Your assignment:
Only the lines containing "refclk" should appear in the answer, copied from the listing below.

Materials provided:
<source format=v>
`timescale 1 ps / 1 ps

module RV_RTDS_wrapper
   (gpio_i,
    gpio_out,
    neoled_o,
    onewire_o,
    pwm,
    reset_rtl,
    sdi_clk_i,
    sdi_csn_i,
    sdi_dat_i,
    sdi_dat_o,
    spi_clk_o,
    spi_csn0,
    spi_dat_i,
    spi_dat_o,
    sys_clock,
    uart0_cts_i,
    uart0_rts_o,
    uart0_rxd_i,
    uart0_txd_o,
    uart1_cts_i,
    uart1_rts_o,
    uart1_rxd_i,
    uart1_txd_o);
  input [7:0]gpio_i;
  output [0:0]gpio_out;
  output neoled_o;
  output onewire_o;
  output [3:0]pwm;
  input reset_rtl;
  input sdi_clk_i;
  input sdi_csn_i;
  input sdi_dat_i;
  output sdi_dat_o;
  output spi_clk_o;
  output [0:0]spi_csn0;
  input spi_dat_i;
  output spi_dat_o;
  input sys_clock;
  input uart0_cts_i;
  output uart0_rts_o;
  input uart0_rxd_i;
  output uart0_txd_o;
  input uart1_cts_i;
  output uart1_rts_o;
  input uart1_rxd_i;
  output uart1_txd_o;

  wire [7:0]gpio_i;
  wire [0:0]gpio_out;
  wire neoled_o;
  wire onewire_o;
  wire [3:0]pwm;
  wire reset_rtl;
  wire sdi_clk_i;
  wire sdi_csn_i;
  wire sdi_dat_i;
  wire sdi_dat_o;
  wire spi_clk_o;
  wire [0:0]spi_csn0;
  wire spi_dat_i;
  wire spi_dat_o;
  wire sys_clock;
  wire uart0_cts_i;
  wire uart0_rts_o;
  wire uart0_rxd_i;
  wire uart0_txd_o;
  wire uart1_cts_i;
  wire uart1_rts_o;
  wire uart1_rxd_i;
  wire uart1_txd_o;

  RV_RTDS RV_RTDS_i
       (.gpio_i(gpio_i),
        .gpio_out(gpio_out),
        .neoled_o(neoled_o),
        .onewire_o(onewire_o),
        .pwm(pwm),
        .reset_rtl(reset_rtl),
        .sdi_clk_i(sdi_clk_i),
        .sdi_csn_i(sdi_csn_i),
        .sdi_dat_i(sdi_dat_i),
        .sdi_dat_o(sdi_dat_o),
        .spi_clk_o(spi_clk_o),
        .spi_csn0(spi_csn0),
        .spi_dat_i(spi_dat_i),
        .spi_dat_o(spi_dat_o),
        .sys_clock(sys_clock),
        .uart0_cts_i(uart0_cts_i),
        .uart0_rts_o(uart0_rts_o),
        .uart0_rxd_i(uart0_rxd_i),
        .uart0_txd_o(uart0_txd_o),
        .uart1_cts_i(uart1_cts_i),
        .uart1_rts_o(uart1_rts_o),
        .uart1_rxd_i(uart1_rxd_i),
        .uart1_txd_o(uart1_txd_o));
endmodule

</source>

...

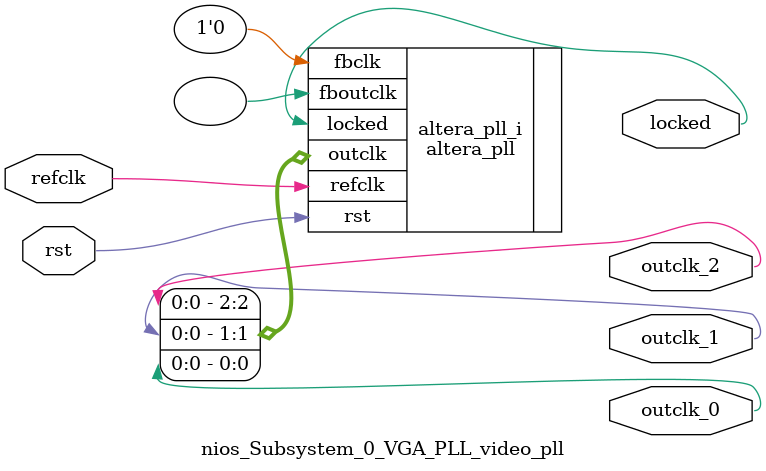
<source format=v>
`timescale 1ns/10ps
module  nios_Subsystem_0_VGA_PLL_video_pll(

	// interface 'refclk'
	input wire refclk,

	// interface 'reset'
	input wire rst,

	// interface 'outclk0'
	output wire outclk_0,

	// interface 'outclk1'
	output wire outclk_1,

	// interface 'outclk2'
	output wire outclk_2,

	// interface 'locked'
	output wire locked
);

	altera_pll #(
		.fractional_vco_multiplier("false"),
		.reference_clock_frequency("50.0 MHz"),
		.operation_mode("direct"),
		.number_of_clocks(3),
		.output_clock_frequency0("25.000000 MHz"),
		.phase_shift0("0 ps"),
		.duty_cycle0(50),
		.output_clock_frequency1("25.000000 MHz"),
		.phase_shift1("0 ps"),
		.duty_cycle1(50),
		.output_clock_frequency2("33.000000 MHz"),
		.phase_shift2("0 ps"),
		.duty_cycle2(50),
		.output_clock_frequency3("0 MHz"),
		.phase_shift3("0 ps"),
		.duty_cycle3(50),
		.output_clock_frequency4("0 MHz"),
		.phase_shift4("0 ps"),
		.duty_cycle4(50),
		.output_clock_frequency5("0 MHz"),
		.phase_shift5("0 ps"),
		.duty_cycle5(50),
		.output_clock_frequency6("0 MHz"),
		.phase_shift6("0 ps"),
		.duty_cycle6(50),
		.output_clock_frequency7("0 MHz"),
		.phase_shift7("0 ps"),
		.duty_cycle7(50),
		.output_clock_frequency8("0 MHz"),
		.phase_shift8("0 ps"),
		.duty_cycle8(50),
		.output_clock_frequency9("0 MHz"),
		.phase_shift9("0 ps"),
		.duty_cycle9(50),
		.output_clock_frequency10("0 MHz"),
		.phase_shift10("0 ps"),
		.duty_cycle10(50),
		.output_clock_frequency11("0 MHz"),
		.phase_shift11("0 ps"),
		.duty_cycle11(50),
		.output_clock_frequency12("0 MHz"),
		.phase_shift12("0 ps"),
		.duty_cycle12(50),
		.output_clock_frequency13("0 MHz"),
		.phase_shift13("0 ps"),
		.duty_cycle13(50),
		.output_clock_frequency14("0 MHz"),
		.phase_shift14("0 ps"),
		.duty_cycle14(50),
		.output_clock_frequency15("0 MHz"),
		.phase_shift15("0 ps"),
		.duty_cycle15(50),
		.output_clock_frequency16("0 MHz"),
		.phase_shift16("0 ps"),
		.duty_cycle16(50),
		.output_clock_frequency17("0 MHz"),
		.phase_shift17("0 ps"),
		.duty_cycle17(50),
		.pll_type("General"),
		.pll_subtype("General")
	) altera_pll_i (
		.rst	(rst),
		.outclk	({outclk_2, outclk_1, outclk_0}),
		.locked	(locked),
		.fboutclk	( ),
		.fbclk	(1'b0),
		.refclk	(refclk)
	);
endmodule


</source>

The answer:
	// interface 'refclk'
	input wire refclk,
		.refclk	(refclk)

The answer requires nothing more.